Redefining what a miracle can be
Life’s crossroads bring the important things into focus
On Wednesday morning, I’ll have surgery at Flagstaff Medical Center to remove the mass, which may include taking up to one-third of my tongue. Following a couple weeks of healing from that, I’ll begin an aggressive six to eight weeks of daily radiation treatment.
Obviously, this turns a lot of things upside down in my world here at age 32.
Usually my biggest concerns in a week are things like "Did I happen to get any good photos at last night’s game?" or "What are we going to eat for dinner?"
Now, it’s more like "Am I going to feel up to even taking photos for awhile?" and "Will I even be able to taste food correctly or talk intelligibly following this week’s surgery?"
But I don’t want this to be a sob-story, woe-is-me type of column. Because in reality, this whole experience has not been that at all – and I pray it never will be regardless of what the future holds.
If anything, the past few days since learning the diagnosis have been among the richest and most blessed of any I’ve had in a long time.
You see, in many ways I’ve been going through a lot of young adulthood on cruise control, taking a lot of special things for granted, focusing on me, me, me and generally keeping others at arm’s length.
But suddenly, thanks to this jolt, the important things in life – a relationship with God, my marriage, family, friends, giving to others, appreciating the beauty and joy of just being alive – have come back into much sharper focus.
And many of the time-wasting, self-serving ways I’d locked myself into for these many months have been kicked to the curb – I pray permanently.
As crazy as this sounds, the day I found out I had cancer – this past Wednesday in Flagstaff – will go down as one of the most sacred of my life.
Sure there was plenty of sorrow. I lost it the moment the doctor who gave us the diagnosis left the room. And I couldn’t make it through the first couple of phone calls to family back in North Carolina without falling to pieces.
But at the same time, I don’t think I’ve ever felt closer to my wife Pam, nor appreciated her hugs or her encouraging words or her strong-as-a-rock personality type so much.
The Bible suddenly seemed alive again after so many months of reading it with dull eyes. People in general stood out to me more.
In between scattered appointments on Wednesday, Pam and I stole away for awhile to the High Country around the San Francisco Peaks. The aspens are turning their fall colors, and we just reveled in the golden-orange that dotted the forests around Lockett Meadow. I marveled at creation’s beauty with keener eyes than maybe ever before.
Then, on our return trip down the mountain – we were running late to a hastily scheduled C-T appointment at the hospital – we stopped to take one last picture and saw a beautiful bald eagle in flight a few hundred yards in front of us.
If we ever needed a "sign" that God was with us – that as the Bible says, "those who hope in the Lord will renew their strength, they will soar on wings like eagles" – this was it. A picture of that eagle is now the background "wallpaper" on our computer at home.

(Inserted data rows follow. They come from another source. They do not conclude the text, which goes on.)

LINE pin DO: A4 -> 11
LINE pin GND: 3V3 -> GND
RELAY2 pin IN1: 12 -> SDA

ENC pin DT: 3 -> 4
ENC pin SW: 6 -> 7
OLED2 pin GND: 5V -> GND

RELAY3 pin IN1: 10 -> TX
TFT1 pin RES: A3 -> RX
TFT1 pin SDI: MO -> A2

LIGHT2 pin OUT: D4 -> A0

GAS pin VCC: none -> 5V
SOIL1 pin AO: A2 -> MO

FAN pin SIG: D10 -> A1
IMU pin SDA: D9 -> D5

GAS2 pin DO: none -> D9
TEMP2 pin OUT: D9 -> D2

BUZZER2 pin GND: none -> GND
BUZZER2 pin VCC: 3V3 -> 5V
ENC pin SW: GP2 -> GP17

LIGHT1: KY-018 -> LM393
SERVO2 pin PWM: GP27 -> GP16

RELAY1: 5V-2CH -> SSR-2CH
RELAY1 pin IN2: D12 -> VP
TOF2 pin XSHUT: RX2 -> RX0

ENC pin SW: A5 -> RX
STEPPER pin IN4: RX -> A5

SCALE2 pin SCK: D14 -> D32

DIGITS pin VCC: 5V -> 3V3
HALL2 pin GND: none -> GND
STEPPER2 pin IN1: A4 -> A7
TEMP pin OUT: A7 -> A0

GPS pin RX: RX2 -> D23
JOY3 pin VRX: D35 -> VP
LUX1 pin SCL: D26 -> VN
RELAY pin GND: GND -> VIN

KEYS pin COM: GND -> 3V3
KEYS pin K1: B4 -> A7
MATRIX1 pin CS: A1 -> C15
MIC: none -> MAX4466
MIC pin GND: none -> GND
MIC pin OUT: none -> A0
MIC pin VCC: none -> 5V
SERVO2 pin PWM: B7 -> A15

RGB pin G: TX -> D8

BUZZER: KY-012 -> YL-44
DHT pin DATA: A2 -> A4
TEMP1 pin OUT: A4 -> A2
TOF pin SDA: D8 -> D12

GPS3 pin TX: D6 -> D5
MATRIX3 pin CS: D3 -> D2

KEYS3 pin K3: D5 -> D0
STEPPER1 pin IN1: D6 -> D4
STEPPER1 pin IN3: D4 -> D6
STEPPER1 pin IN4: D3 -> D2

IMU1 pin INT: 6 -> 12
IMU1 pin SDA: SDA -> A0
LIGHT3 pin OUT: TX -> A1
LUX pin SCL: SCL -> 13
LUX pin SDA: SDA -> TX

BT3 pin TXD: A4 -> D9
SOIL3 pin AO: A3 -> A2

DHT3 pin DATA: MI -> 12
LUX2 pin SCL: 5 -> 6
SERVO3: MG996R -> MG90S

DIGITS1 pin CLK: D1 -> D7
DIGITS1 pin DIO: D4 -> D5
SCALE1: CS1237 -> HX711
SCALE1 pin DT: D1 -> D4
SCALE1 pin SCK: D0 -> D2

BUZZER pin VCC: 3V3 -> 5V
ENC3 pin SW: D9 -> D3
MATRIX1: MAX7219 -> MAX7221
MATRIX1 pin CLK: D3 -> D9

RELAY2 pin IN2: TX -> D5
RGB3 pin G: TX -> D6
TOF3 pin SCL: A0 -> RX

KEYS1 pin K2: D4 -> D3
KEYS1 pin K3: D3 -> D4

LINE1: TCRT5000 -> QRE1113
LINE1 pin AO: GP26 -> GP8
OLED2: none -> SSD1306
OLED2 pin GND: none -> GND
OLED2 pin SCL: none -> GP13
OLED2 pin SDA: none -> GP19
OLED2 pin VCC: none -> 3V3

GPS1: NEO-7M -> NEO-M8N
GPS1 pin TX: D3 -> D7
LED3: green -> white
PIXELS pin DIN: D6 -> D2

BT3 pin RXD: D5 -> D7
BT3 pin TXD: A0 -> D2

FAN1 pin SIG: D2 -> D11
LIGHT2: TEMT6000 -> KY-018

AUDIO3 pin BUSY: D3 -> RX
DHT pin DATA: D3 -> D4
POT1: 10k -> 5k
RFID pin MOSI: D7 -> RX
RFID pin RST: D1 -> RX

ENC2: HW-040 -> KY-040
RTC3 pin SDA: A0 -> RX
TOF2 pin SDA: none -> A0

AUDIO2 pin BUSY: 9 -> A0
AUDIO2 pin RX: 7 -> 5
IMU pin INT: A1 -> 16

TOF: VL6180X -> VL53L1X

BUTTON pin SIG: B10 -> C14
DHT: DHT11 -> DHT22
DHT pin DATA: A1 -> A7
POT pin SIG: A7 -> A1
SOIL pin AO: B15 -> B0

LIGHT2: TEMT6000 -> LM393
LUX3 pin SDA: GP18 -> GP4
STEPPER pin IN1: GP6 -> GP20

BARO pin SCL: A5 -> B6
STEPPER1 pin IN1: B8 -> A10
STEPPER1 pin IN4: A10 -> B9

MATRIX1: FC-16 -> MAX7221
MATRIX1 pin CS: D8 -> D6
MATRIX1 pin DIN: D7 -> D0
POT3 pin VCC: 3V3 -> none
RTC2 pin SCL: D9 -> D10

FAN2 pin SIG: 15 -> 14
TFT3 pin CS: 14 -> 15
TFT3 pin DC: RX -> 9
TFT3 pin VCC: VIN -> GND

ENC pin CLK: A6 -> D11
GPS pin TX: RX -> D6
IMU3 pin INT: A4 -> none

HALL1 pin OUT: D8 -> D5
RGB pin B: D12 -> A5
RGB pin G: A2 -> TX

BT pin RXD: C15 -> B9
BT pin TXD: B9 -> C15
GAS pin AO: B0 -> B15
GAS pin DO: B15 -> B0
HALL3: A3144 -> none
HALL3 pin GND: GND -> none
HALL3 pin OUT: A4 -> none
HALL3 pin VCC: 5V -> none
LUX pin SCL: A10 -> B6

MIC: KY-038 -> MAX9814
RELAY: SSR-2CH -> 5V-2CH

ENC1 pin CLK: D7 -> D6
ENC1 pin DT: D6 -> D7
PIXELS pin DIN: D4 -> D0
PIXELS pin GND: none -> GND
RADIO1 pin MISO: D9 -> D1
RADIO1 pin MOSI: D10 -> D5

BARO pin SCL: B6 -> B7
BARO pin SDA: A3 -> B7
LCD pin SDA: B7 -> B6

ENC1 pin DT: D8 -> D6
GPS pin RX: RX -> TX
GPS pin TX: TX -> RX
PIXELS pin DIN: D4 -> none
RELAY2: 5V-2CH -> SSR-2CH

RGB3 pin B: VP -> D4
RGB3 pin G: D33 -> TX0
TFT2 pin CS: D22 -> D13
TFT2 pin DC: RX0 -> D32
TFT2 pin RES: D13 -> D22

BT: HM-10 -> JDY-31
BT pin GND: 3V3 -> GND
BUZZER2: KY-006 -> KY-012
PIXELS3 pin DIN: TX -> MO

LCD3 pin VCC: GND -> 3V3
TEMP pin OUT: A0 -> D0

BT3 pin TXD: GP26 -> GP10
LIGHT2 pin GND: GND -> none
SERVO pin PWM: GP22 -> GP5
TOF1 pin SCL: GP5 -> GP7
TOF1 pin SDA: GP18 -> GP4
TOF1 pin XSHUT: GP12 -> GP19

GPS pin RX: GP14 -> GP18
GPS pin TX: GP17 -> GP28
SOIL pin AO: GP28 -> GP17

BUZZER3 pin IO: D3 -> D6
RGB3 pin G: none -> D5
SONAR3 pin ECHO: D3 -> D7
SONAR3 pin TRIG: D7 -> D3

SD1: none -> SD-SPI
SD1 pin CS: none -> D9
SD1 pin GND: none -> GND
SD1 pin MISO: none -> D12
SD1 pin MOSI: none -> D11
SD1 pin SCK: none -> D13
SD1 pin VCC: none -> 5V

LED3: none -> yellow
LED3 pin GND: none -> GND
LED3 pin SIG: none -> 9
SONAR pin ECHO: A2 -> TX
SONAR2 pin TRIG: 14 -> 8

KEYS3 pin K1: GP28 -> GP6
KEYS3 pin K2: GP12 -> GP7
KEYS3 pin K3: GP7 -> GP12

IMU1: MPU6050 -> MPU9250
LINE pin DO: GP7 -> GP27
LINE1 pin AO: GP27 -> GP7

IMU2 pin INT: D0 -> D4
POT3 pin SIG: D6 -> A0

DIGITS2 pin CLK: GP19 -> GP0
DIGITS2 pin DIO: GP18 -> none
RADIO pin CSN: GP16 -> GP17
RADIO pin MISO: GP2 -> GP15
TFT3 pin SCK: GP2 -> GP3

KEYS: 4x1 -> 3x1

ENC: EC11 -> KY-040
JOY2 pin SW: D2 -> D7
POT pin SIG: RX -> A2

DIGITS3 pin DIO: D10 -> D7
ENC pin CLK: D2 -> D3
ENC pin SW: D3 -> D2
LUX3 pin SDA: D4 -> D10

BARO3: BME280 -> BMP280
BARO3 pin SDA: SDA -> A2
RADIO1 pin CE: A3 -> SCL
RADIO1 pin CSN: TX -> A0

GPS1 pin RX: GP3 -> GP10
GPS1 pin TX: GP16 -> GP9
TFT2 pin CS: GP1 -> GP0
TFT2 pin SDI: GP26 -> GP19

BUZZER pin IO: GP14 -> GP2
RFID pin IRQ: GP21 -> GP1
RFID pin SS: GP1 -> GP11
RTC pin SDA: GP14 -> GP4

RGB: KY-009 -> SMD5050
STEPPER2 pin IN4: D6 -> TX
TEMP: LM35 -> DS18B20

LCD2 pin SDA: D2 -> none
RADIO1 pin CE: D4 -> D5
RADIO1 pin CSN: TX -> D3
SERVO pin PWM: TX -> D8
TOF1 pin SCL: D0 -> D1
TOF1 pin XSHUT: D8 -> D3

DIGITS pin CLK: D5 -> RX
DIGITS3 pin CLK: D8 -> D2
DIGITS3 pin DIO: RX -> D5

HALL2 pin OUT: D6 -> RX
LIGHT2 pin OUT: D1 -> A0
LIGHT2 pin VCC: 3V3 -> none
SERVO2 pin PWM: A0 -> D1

And the sacredness doesn’t just extend to that day. People have come out of the word work to offer help, support and kind words. Pam and I joke that we’re probably setting a record for being on the most church prayers lists – from here to our home state of North Carolina and many places in between.
Even people who admittedly "never really pray anymore" have told me they are committed to praying for my wife and I now.
So here I am on the verge of this new, unexpected, chapter of life.
There are plenty of reasons to hope for a nice recovery from this. The C-T scan, for example, revealed that the cancer had not spread anywhere beyond my tongue (the lymph nodes are usually where it goes next). The tongue, a strange muscle indeed I’m learning, does regenerate a bit when a part is lost!
But there are also a lot of sobering realities – it is cancer that has a foothold in my body, it is an aggressive form and recurrence with this type is not out of the question, even after radiation. Some studies say it’s tougher on younger patients, believe it or not, even those like me who don’t smoke, chew or drink excessively.
Like so many others who have joined "my team," I’m obviously praying for a miracle – that the doctor will peek in my mouth Wednesday morning and say with absolution, "I see no cancer here anymore. Go home."
I know God can do that in a snap if He so chooses. And He has my full permission, by the way.
But maybe that’s not the real miracle that I need.
Maybe the greatest miracle of all is learning how to really live life even as cancer is trying to take it – walking humbly with my God, loving my wife and family with all my soul and strength, loving my neighbor as myself, giving to others and generally seeking to find joy in every moment.